Exercise material START
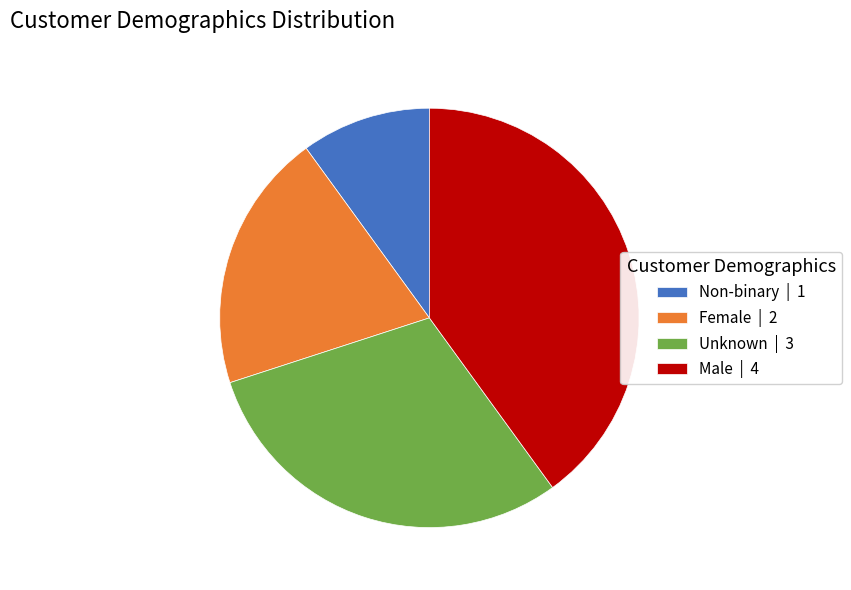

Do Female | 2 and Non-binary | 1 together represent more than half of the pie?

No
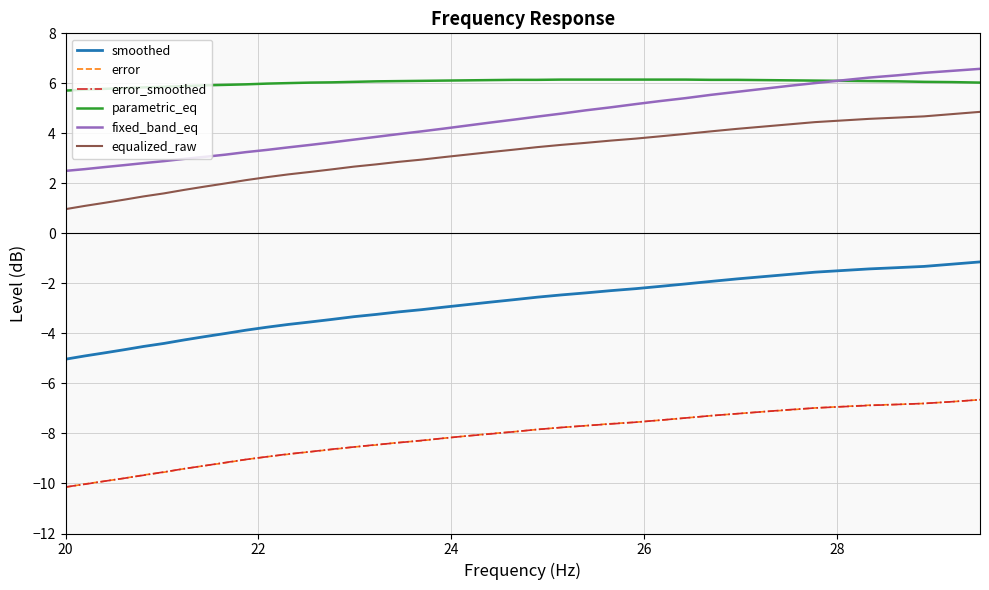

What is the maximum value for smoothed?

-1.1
Exercise material END
Exercise material START
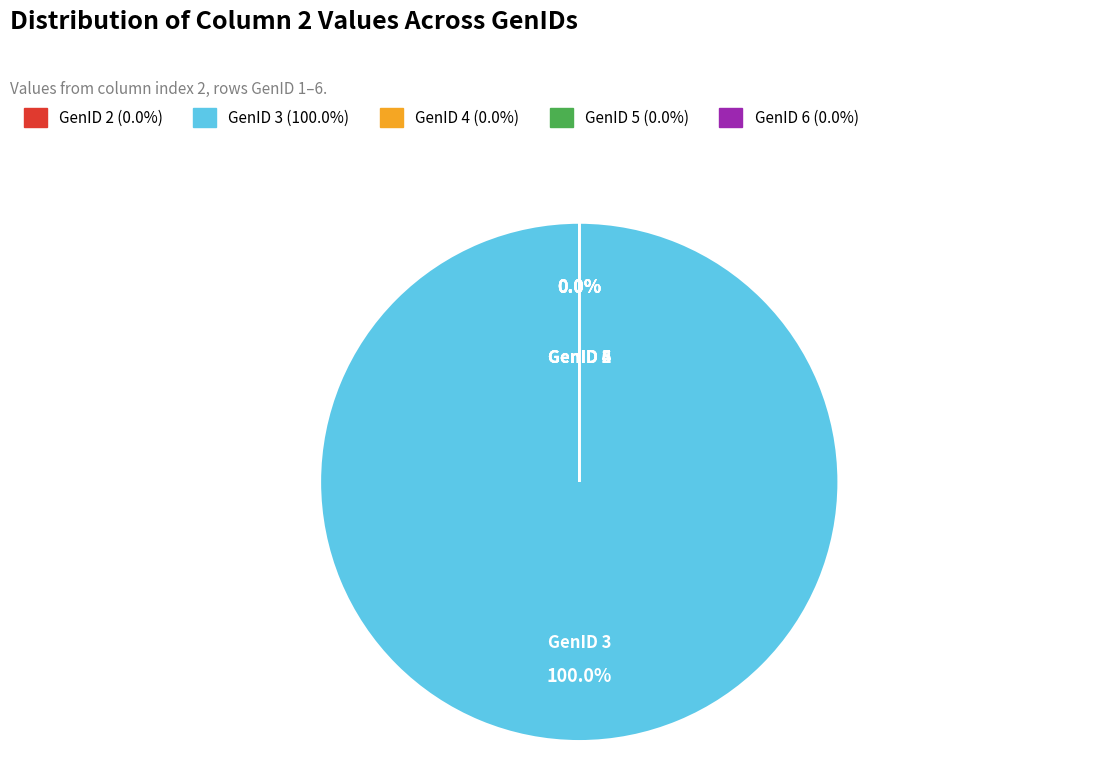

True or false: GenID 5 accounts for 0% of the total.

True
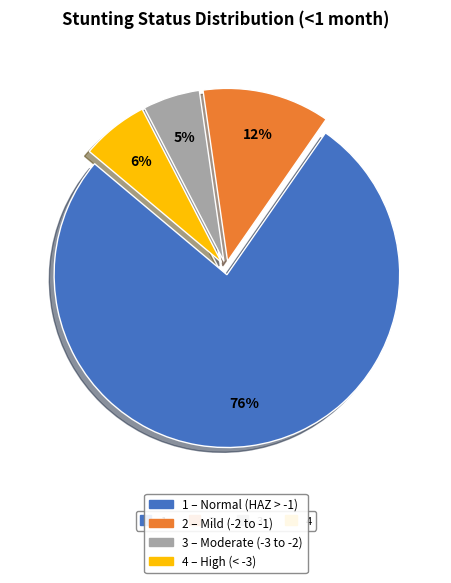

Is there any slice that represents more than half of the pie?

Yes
Exercise material END
Exercise material START
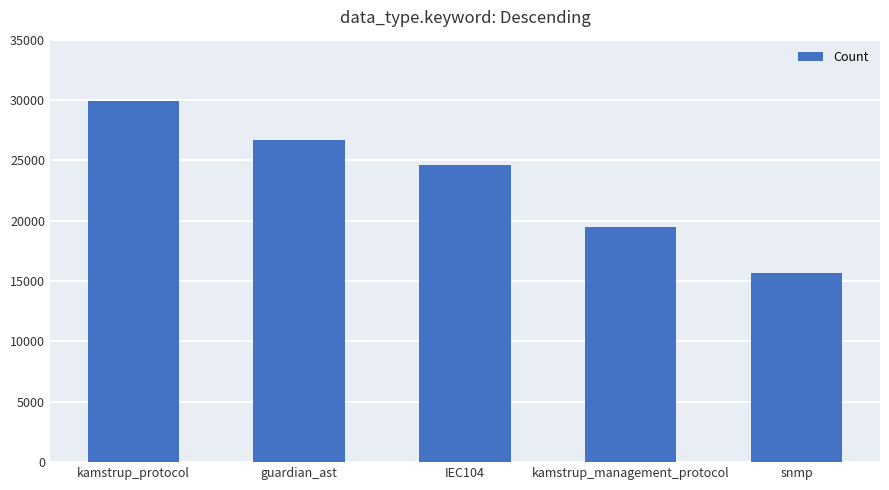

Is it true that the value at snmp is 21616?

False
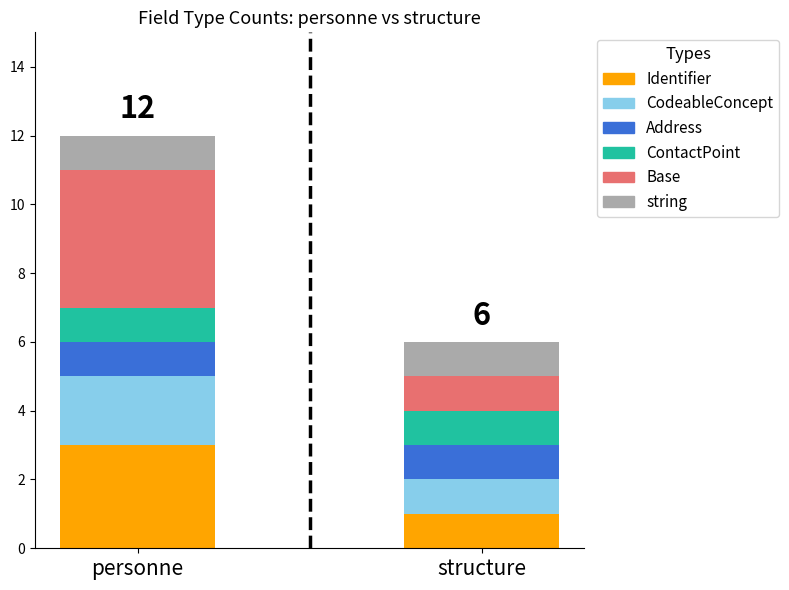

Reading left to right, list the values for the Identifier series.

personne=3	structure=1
Exercise material END
* **Task**
In the material above, take the lines from the line with "Do Female |" up to and including the line with "What is the maximum value for smoothed?", and give them as a JSON list of strings, one string per line. Skip blank lines and leave the pictures out.

* **Your response**
[
  "Do Female | 2 and Non-binary | 1 together represent more than half of the pie?",
  "No",
  "What is the maximum value for smoothed?"
]